Taking the first step to end procrastination and diminish stress can be a daunting one. But the first step is what will be the hardest. Robbin’s presents the principle of momentum, which is rooted in science, to describe this phenomenon perfectly. Basically, the initial action, or initial amount of energy required to start a reaction, is the most difficult. She describes "the activation energy,” as being "significantly higher than the amount of energy required to keep it going.” This concept is the same in life. You need to have one strong initial push to get past your resistance. This activation energy mostly will not show up at your doorstep ready to go and get you motivated. This energy is more like trying to get front row at sold-out concert. There’s going to be quite the amount of resistance to trek through, and you’ll probably be pushing and getting pulled in all directions. It will take a lot of effort, but when you do get there, the end result will be worth it.

 

When Procrastination Becomes Habit

We spend 40 percent of our day living in autopilot mode. When you are on autopilot, you are operating solely out of habit. Our brain thinks it is doing a favor for us, it thinks it is helping keep us safe. Our brains like to protect us from anything that is difficult, scary, or unknown. For the most part, this is doing us a disservice. Few people have habits that radiate excellence and progression. For the most part, our habits aren’t serving us. One habit in particular is especially sneaky. It’s one we all possess and fall victim to. It starts budding in super subtle ways that we don’t catch onto early. This is the habit of hesitating.

If we hesitate, even for a brief moment, it sends a stress signal to the brain. When the brain recognizes the hesitation and stress, it starts working overtime to protect us. One of the protection mechanisms it uses is called the "Spotlight Effect". In essence, the brain magnifies risk to get us to pull back and seek safety from whatever we perceive as a problem. Interestingly enough, we can use the spotlight effect to help us retrace our steps and identify the root of the problem. Robbins states we “can truly trace every single problem or complaint in your life to silence and hesitation, those are decisions.”

We must change our habits in order to radiate with confidence. Replace the habit of hesitation with the habit of courage.

 

Tools for Fixing Bad Habits and Procrastination: Use Mel's 5 Second Rule

Mel Robbin’s “Five Second Rule” can help us overcome procrastination and the habit of hesitating. She encourages making instant decisions and acting on them. We can also form a habit of courage using her rule. Whenever you get the thought or urge to do something that will help you get closer to your end goal, you must act on that within five seconds. If you wait longer, it will never happen. This is because your body and brain will talk yourself out of it. This goes back to procrastination acting as a safety mechanism and stress blocker.

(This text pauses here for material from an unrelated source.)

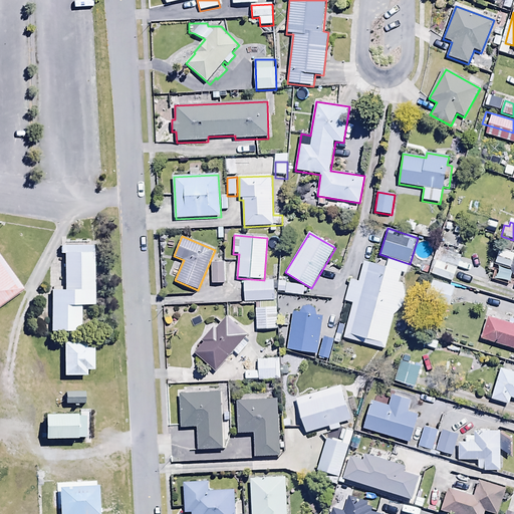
[(464,250),(442,241),(429,273),(452,282),(464,250)]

The science behind this is fascinating. When you make a snap decision to act on your urge, it is activating your prefrontal cortex. The prefrontal cortex is the front-most part of your brain that is responsible for decision making. You need to act within the five seconds because of our natural instinct to resist change.

We all have the urge to engage in a negative habit, resist, or quit. This urge doesn’t go away overnight, and if you have these negative urges, it doesn’t mean you’re a failure. Robbin’s introduces another phenomenon backed by researchers called “The Golden Rule of Habits.” This is where you replace the negative behavior, that would often follow an urge, with a more positive behavior. This further reinstates the importance of making a choice and acting on it within the five seconds, not making a choice and then thinking about it. Not only will you be able to rid old habits and procrastination, but you’ll be able to achieve your goals.

In summary, keep striving for improvement. Making progress, whether it is monumental or seemingly insignificant, is the key to productivity and happiness. Take control of your life and work mentally. You can find this will help dwindle bad habits and procrastination. Try adopting the "Five Second Rule" into your decision making process. You will find increased confidence and success.